**Exercises to complete**
1. Give the name and the stated title of each of the five team members listed in the Headnought blog post.
2. Decide whether each statement agrees with the Headnought blog post, answering yes or no and quoting the words of the post that settle it.
(a) WoodChopper began at the 2012 Finnish Game Jam.
(b) The team did not win the GameLab indie game competition.
(c) The blog is expected to publish a new post every week.
3. Summarize the Headnought blog post in three sentences.
--- Extracted text ---
Welcome to the Headnought blog!


You’re now reading the inaugural post of our development blog. We figured that if we would be able to write down and document interesting pointers during our first game’s development arc (and beyond!), you could  hopefully learn from our mistakes and perhaps get some new ideas of your own.

We have a vague idea of what we want to do with this blog and have some content planned out, but if there’s something specific you’d like us to cover, we’re very open to communication through Twitter by messaging us at @Headnought or looking us up on Facebook. In the age of instantly accessible social media sites and rapid fire tweeting, maintaining a blog seems like it’s becoming more and more rare. We’ll have to see how this actually pans out and if we’ll be able to attract any readers – let’s hope so!

Future topics will likely range from the creation of our chopper character and all the steps that went into making that happen to more technical aspects of game creation, such as using various plugins within Unity. This time however I thought I would write down some general info about us and our game.

WoodChopper got its’ humble start during the 2012 Finnish Game Jam as a simple prototype called Sommerkopter. Very much like the current iteration, it involved a silly, anthropomorphic chopper with a face. It received a fair amount of positive feedback despite being very rough around the edges. This prompted our CEO Pauli Jutila to go forward with the project and start assembling a like-minded and motivated team to bring the game up to a presentable state. As a side product of us having to be able to work as a commercial entity, we were faced with setting up a company. After much deliberation, this company would end up being called Headnought. Turns out coming up with a name for a company is really hard!

The team itself consists of five individuals; our CEO Pauli Jutila, lead developer Miikka Kosonen, animator/level designer Joona Kosonen, 2D/3D artist Saku Hatakka and bodyguard/muscle guy/financial guru Valtteri Kekki. Last but not least there’s our trainee Isto Sipilä who’s done a great job of reworking our website into a presentable state. Coming up with titles is mostly a silly formality for us at this point, because we’ll do whatever task we’re capable of.

Recently we entered the GameLab indie game competition held in Barcelona. Against all expectations we ended up winning, which we certainly weren’t prepared for. This was a positive little surprise and has since opened some new doors for us. It’s enabled us to visit an event called the ChartBoost University early next year. The team gets to travel to San Francisco, which the whole team is very excited for.

Our plan is to get the first iteration of the game out later this year, so there’s still a lot of work to do. Realistically I expect to get a blog post out every one or two months covering the aforementioned topics – and more.

Thanks for reading!


Angry Birds plushie handed to us by the Rovio panelist Jussi Immonen at GameLab 2013.

Angry Birds plushie handed to us by Rovio’s Jussi Immonen who was one of the GameLab competition jury members.
--- Given records ---
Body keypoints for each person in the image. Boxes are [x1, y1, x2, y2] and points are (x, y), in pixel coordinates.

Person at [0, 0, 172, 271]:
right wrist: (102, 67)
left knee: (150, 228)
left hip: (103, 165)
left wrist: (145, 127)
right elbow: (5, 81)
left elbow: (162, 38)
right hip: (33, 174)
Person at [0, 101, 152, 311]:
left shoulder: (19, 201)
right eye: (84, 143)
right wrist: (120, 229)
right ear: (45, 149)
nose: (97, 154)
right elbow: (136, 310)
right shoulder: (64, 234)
---
**Exercise solutions**
1.
- Pauli Jutila: CEO
- Miikka Kosonen: lead developer
- Joona Kosonen: animator/level designer
- Saku Hatakka: 2D/3D artist
- Valtteri Kekki: bodyguard/muscle guy/financial guru

2.
(a) Yes: "WoodChopper got its’ humble start during the 2012 Finnish Game Jam as a simple prototype called Sommerkopter."
(b) No: "Against all expectations we ended up winning"
(c) No: "Realistically I expect to get a blog post out every one or two months"

3. This first post of Headnought's development blog introduces the studio and its game, WoodChopper, which began as a prototype called Sommerkopter at the 2012 Finnish Game Jam. After positive feedback, CEO Pauli Jutila assembled a team of five and set up the company Headnought. The team then won the GameLab indie game competition in Barcelona and plans to release the first iteration of the game later this year.